Reputation: 7872
I came across something rather interesting while I am playing around with the math
module for trigonometric calculations using tan
, sin
, and cos
.
As stated is all math textbooks, online source, and courses, the following is true:
tan(x) = sin(x) / cos(x)
Although I came across some precision errors while using the three trig functions with the following:
from math import tan, sin, cos
theta = -30
alpha = tan(theta)
omega = sin(theta) / cos(theta)
print(alpha, omega)
print(alpha == omega)
>>> (6.405331196646276, 6.4053311966462765)
>>> (False)
I have tried a couple of different values for theta
and the last digit of the results has been off by a tiny bit.

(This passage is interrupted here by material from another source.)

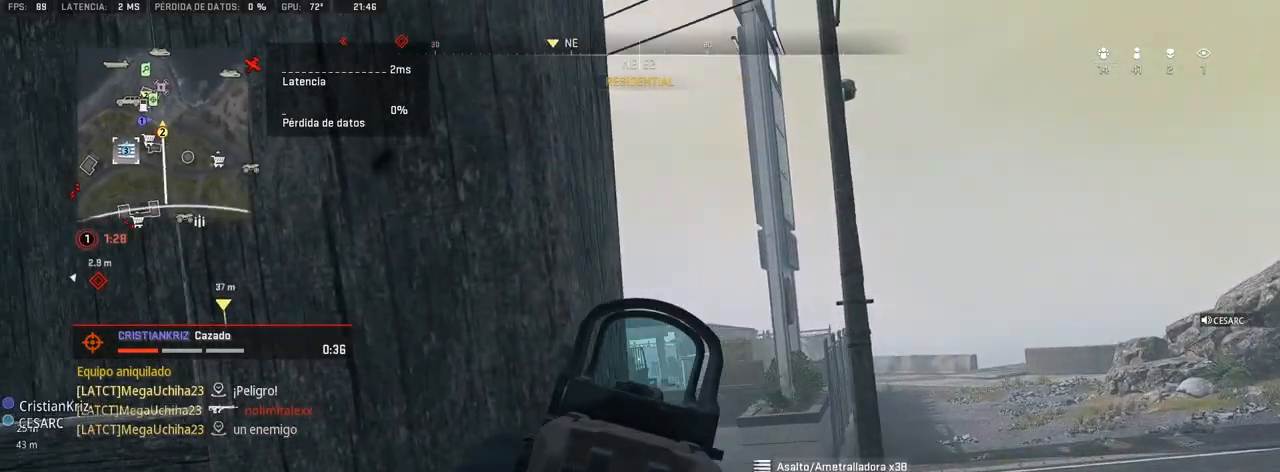
{"buttons": ["L1"], "left_stick": "center", "right_stick": "center", "events": [[167, "right_stick", "right"], [250, "left_stick", "center"], [333, "right_stick", "center"]]}
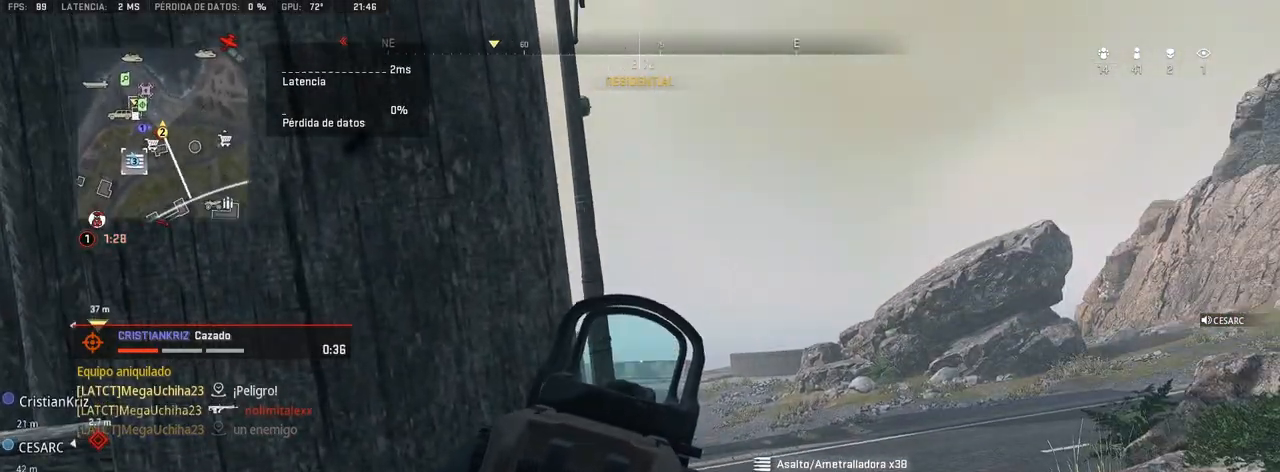
{"buttons": ["L1"], "left_stick": "center", "right_stick": "center", "events": [[117, "right_stick", "down-right"], [233, "right_stick", "center"]]}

Is there something that I am missing?
Upvotes: 1
Views: 214
Reputation: 25992
First you should notice that the arguments of trigonometric functions are given in arc length, not in degree. Thus theta=-30 refers to an angle of -30*180/pi in degrees.
Second, the processor, and thus the calling math library, has separate internal procedures for the computation of tan and (sin, cos). The extra division operation loses 1/2 to 1 bit of precision, which explains the difference in results.
Upvotes: 1
Reputation: 152566
As you have discovered, there is a level of imprecision when comparing floating point numbers. A common way to test for "equality" is to determine a reasonable amount of difference you want to accept (commonly called "epsilon") an compare the difference between the two numbers against that maximum error:
epsilon = 1E-14
print(alpha, omega)
print(alpha == omega)
print(abs(alpha - omega) < epsilon)
Upvotes: 2
Reputation: 25528
This issue is because of the finite floating point precision (not all real numbers can be represented exactly and not all calculations with them are precise). An accessible guide is in the Python docs.
Using the default, "double precision" floating point representation, you can never hope for better than about 15 decimal place precision and calculations involving such numbers will tend to degrade this precision (the rounding error refered to in the above comment). In the same way, you get False
from the following:
In [1]: 0.01 == (0.1)**2
Out[1]: False
because the Python isn't squaring 0.1 but the "nearest representable number" to 0.1, which is neither 0.01 nor the nearest representable number to 0.01.
D Stanley has given the correct way to test for "equality" within some absolute tolerance: (abs(a-b) < tol
) where tol
is some small number you choose to fit your expected precision.